# WORK TASK:
Count the lines of the data below that contain the string "sana", treating uppercase and lowercase as different. Reply with the number only.

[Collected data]
◆ ◆ ◆ ◆ ◆

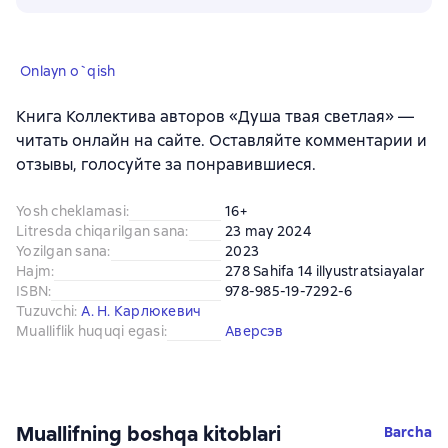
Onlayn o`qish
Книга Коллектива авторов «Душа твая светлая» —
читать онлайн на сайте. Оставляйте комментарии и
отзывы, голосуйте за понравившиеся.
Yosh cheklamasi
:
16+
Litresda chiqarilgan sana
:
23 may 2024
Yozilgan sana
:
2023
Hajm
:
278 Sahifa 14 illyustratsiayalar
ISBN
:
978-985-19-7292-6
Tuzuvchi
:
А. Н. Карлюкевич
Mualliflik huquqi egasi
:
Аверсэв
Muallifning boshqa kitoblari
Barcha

◆ ◆ ◆ ◆ ◆

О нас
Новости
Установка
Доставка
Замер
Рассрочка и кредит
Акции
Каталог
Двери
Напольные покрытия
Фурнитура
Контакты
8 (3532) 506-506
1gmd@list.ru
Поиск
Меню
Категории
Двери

◆ ◆ ◆ ◆ ◆

# PROBLEM SOLUTION:
2